As she was yanked out to the parking lot, however, the principal’s cryptic farewell began to trouble her. And something about the way he had smiled—the way doctors beam at children right before jabbing them with tetanus shots—felt very ominous.

“What did he mean, a summer away?” she asked.

“I
knew
you weren’t listening,” said her mother. “We’ll talk about it over dinner.”

“Can’t wait,” Lex said as her father shoved her into the back seat, taking note of the adorable way he attempted to engage the child safety lock without her noticing.

***

Lexington Bartleby, age sixteen, had spent the last two years transforming her squeaky-clean, straight-A life into that of a hooligan. A delinquent. A naughty little rapscallion, as it were.
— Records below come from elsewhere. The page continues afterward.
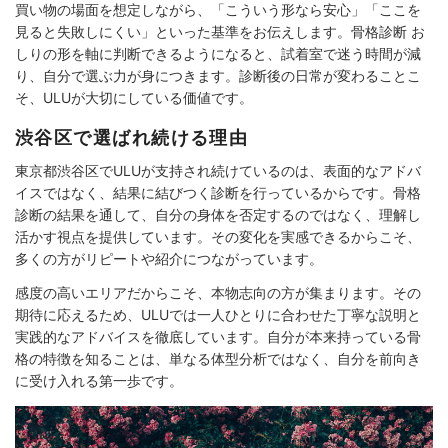
買い物の場面を想定しながら、「こういう形なら安心」「ここを
見ると失敗しにくい」といった基準をお伝えします。骨格診断 お
しりの形を軸に判断できるようになると、試着室で迷う時間が減
り、自分で選ぶ力が身につきます。診断後の日常が変わることこ
そ、ULUが大切にしている価値です。
渋谷区で選ばれ続ける理由
東京都渋谷区でULUが支持され続けているのは、表面的なアドバ
イスではなく、結果に結びつく診断を行っているからです。骨格
診断の結果を通して、自分の身体を否定するのではなく、理解し
活かす視点を提供しています。その変化を実感できるからこそ、
多くの方がリピートや紹介につながっています。
感度の高いエリアだからこそ、本物志向の方が集まります。その
期待に応えるため、ULUでは一人ひとりに合わせた丁寧な説明と
実践的なアドバイスを徹底しています。自分が本来持っている骨
格の特徴を知ることは、単なる体型分析ではなく、自分を前向き
に受け入れる第一歩です。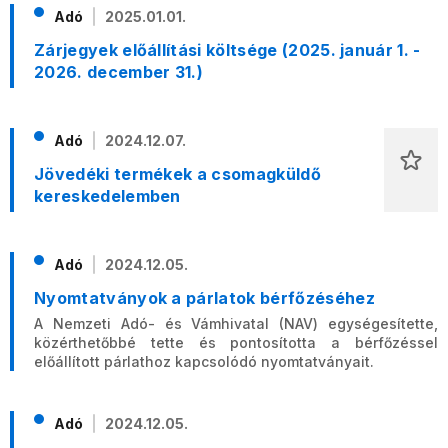
Adó
2025.01.01.
Zárjegyek előállítási költsége (2025. január 1. -
2026. december 31.)
Adó
2024.12.07.
Jövedéki termékek a csomagküldő
kereskedelemben
Adó
2024.12.05.
Nyomtatványok a párlatok bérfőzéséhez
A Nemzeti Adó- és Vámhivatal (NAV) egységesítette,
közérthetőbbé tette és pontosította a bérfőzéssel
előállított párlathoz kapcsolódó nyomtatványait.
Adó
2024.12.05.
To the untrained eye, it appeared as though Lex had simply grown bored. She had begun acting out in every way that a frustrated bundle of pubescence possibly could: she stole things, she swore like a drunken pirate, and she punched people. A lot of people. Nerds, jocks, cheerleaders, goths, gays, straights, blacks, whites, that kid in the wheelchair—no one was safe. Her peers had to admire her for that, at least—Tyrannosaurus Lex, as they called her, was an equal opportunity predator.
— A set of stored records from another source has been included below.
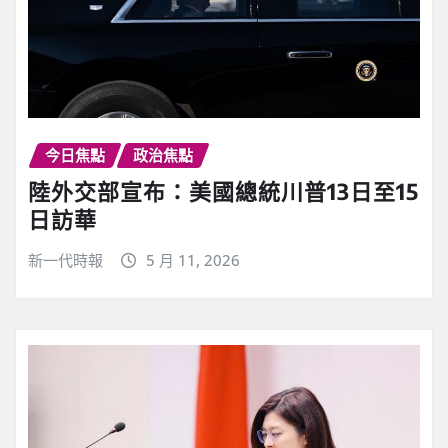
今日焦點
政治焦點
陸外交部宣布：美國總統川普13日至15
日訪華
新一代時報
5 月 11, 2026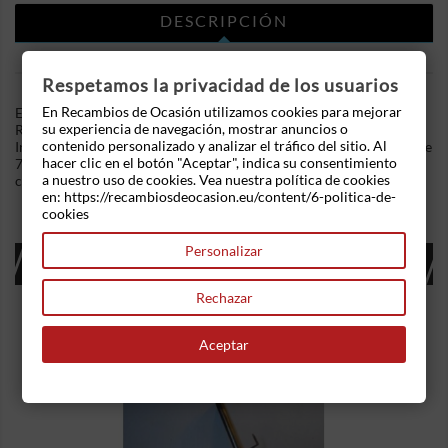
DESCRIPCIÓN
DETALLES DEL PRODUCTO
Respetamos la privacidad de los usuarios
En Recambios de Ocasión utilizamos cookies para mejorar
En Recambios de Ocasion disponemos de Retrovisor izquierdo
su experiencia de navegación, mostrar anuncios o
Renault Laguna II 1.8 16 V (BG06, BG0M) (116 cv) .Referencia
contenido personalizado y analizar el tráfico del sitio. Al
Interna: 03070815251735. Regulacion electrica con conector de
hacer clic en el botón "Aceptar", indica su consentimiento
7 pines. Ademas, disponemos de mas recambios, si tiene
a nuestro uso de cookies. Vea nuestra política de cookies
cualquier duda consultenos.
en: https://recambiosdeocasion.eu/content/6-politica-de-
cookies
Personalizar
16 OTROS PRODUCTOS EN LA MISMA
CATEGORÍA:
Rechazar
Aceptar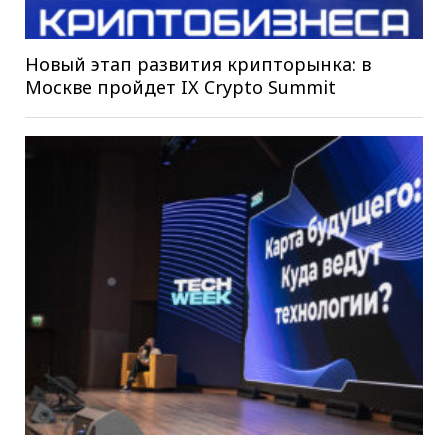
Новый этап развития крипторынка: в
Москве пройдет IX Crypto Summit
But something about this transformation didn’t quite add up. Her outbursts were triggered by the smallest of annoyances, bubbling up from nowhere, no matter how hard she tried to resist them. And worse still, they seemed to grow stronger as time went on. By the end of Lex’s junior year, every swear word was reverberating at a deafening volume, and each human punching bag lost at least one of his or her permanent bicuspids.
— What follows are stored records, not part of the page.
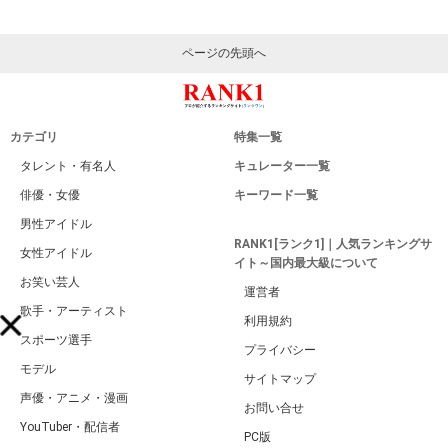
ページの先頭へ
カテゴリ
特集一覧
タレント・有名人
キュレーター一覧
俳優・女優
キーワード一覧
男性アイドル
RANK1[ランク1]｜人気ランキングサ
女性アイドル
イト～国内最大級について
お笑い芸人
運営者
歌手・アーティスト
利用規約
スポーツ選手
プライバシー
モデル
サイトマップ
声優・アニメ・漫画
お問い合せ
YouTuber・配信者
PC版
Parents, teachers, and classmates were stymied by the atrocious behavior of the menace in the black hoodie. These crime sprees simply did not fit with the bright, affable Lex everyone had known and loved for fourteen years prior. Even her twin sister, Concord, who knew her better than anyone, could not come up with a way to unravel this massive conspiracy. Lex was furious at
something,
and no one could figure out what.

But the truth was, Lex didn’t know either. It was as if her psyche had been infected with an insidious pathogen, like the viruses in all those zombie movies that turn otherwise decent human beings into bloodthirsty, unkempt maniacs who are powerless to stop themselves from unleashing their wrath upon the woefully underprepared masses. She just felt angry, all the time, at absolutely nothing. And whenever she tried to pinpoint the reason why, no matter how hard she tried, she was never able to come up with a single, solitary explanation.

***

The Bartleby house was a modest abode, squeezed and cramped onto a crowded neighborhood street in Queens, New York. One got the impression that the city planners, when making room for the slender pile of wood that the Bartlebys would one day call home, simply shoved the adjacent houses to either side, dumped a truckload of floorboards and piping and electrical wires into the empty space, and let nature take its course.

The dining room was at the rear of the house, overlooking a small backyard that contained the following items: a rusty swing set, a faded plastic turtle sandbox, a charcoal grill still crusty with the forgotten remains of last summer’s cookouts, and a once-beloved tree house now inhabited by a family of raccoons.

Lex looked out the sliding glass door at the remnants of her childhood and wondered if the tree house’s new tenants were rabid. Maybe she could train them as her minions.